NeMo Evaluator
June 3, 2026 · View on GitHub
Documentation | GitHub | Issues
LLM evaluation framework with benchmark environments, pluggable solvers, composable interceptor proxy, and multi-format reporting.
Install
pip install -e . # core
pip install -e ".[scoring]" # + sympy for symbolic math
pip install -e ".[stats]" # + scipy (regression analysis)
pip install -e ".[scoring,stats]" # + sympy + scipy for confidence intervals
pip install -e ".[harbor]" # + Harbor agents (OpenHands, Terminus-2)
pip install -e ".[inspect]" # + Inspect AI log export
pip install -e ".[all]" # common runtime integrations
Quick Start
export NVIDIA_API_KEY="your-api-key-here"

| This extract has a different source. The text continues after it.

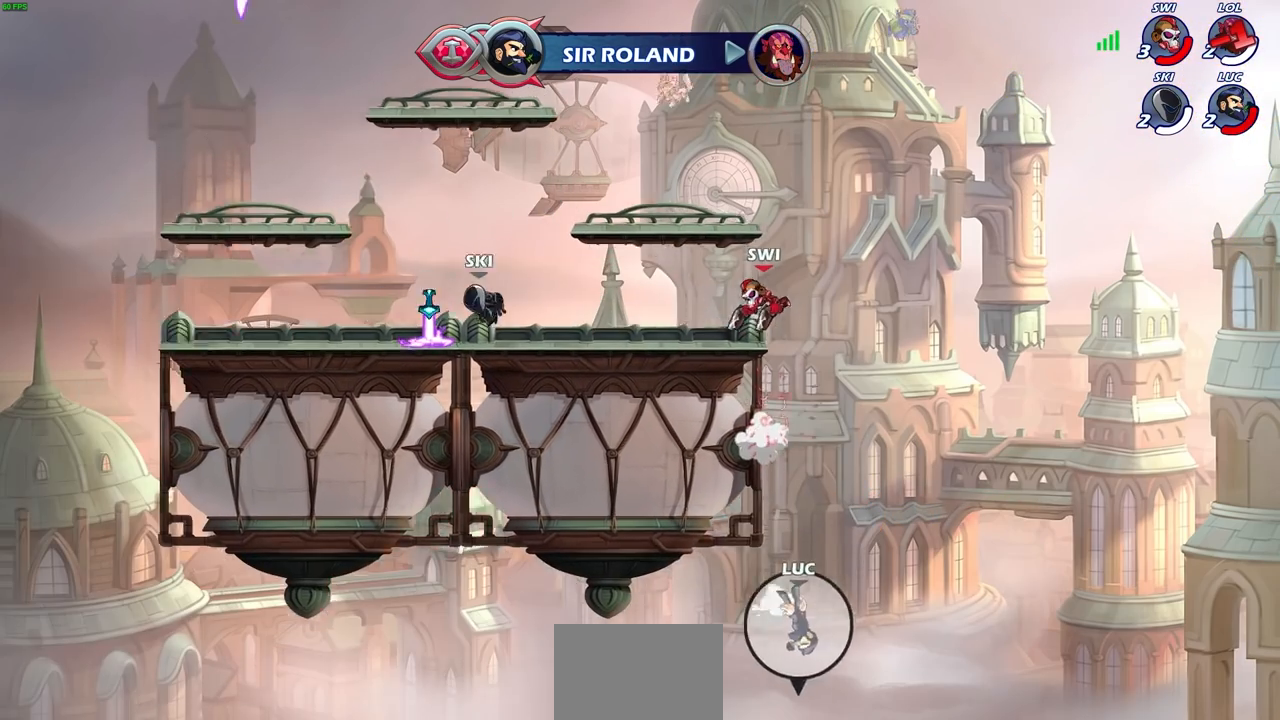
{"buttons": [], "left_stick": "center", "right_stick": "center", "events": [[67, "left_stick", "center"]]}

# Run a benchmark from the CLI
nel eval run --bench mmlu \
--model-url https://integrate.api.nvidia.com/v1 \
--model-id nvidia/nemotron-3-super-120b-a12b \
--api-key $NVIDIA_API_KEY \
--repeats 3 --max-problems 100
# Run from a YAML config
nel eval run config.yaml
nel eval run config.yaml --resume
# Generate a report
nel eval report ./eval_results/ -f markdown -o report.md
Benchmarks
17 built-in benchmarks plus external harness integrations:
| Benchmark | Type | Scoring |
|---|---|---|
| mmlu, mmlu_pro, gpqa | Multichoice | multichoice_regex |
| gsm8k, math500, mgsm | Math | numeric_match / answer_line |
| drop, triviaqa | QA | fuzzy_match |
| humaneval | Code | code_sandbox (Docker) |
| simpleqa, healthbench | Judge | needs_judge |
| pinchbench | Agentic | code_sandbox / needs_judge |
| xstest | Safety | needs_judge |
| terminal-bench-hard, terminal-bench-v1 | Terminal tasks | Task test harness |
| nmp_harbor | Agentic NMP | Harbor task tests |
External environments via URI schemes: lm-eval://, skills://, vlmevalkit://, gym://, harbor://, container://.
Adapter Proxy
Built-in local interceptor proxy for LLM traffic. Intercepts all agent-to-model requests for caching, logging, payload modification, turn limiting, and custom transformations — no external dependencies required.
services:
nemotron:
type: api
url: https://integrate.api.nvidia.com/v1/chat/completions
protocol: chat_completions
model: nvidia/nemotron-3-super-120b-a12b
api_key: ${NVIDIA_API_KEY}
proxy:
request_timeout: 600
interceptors:
- name: turn_counter
config:
max_turns: 100
- name: drop_params
config:
params: [max_tokens]
verbose: true
Available interceptors:
| Interceptor | Stage | Description |
|---|---|---|
endpoint | request→response | Async HTTP forwarding with retry, backoff, connection pooling |
caching | request→response | Disk-backed SQLite cache with canonical keys |
turn_counter | request | Per-session turn counting with budget injection |
drop_params | request | Strip named parameters from requests |
modify_tools | request | Add/remove properties in tool schemas |
system_message | request | Inject/replace/prepend system messages |
payload_modifier | request | Recursive parameter add/remove/rename |
raise_client_errors | response | Convert 4xx to exceptions |
log_tokens | response | Log token usage per request |
response_stats | response | Aggregate timing and token statistics |
reasoning | response | Normalize <think> blocks to reasoning_content |
progress_tracking | response | Progress counter with optional webhook |
logging | request + response | Request/response logging with body preview |
Solvers
Configured via solver.type in each benchmark:
| Solver Type | Config type | Use Case |
|---|---|---|
| SimpleSolver | simple | Standard chat/completion/VLM (default) |
| HarborSolver | harbor | Harbor agents (OpenHands, Terminus-2, etc.) |
| ToolCallingSolver | tool_calling | Tool-use with Gym resource servers |
| GymDelegationSolver | gym_delegation | Delegate to nemo-gym server |
| OpenClawSolver | openclaw | OpenClaw CLI agent |
| ContainerSolver | container | Legacy container harness |
Export
Evaluation results can be exported to experiment trackers and compatible formats:
output:
export: [inspect, wandb, mlflow]
inspect— Producesinspect_ai-compatibleEvalLogJSON files. Install withpip install -e ".[inspect]".wandb/mlflow— Push scores and artifacts to experiment trackers. Install withpip install -e ".[export]".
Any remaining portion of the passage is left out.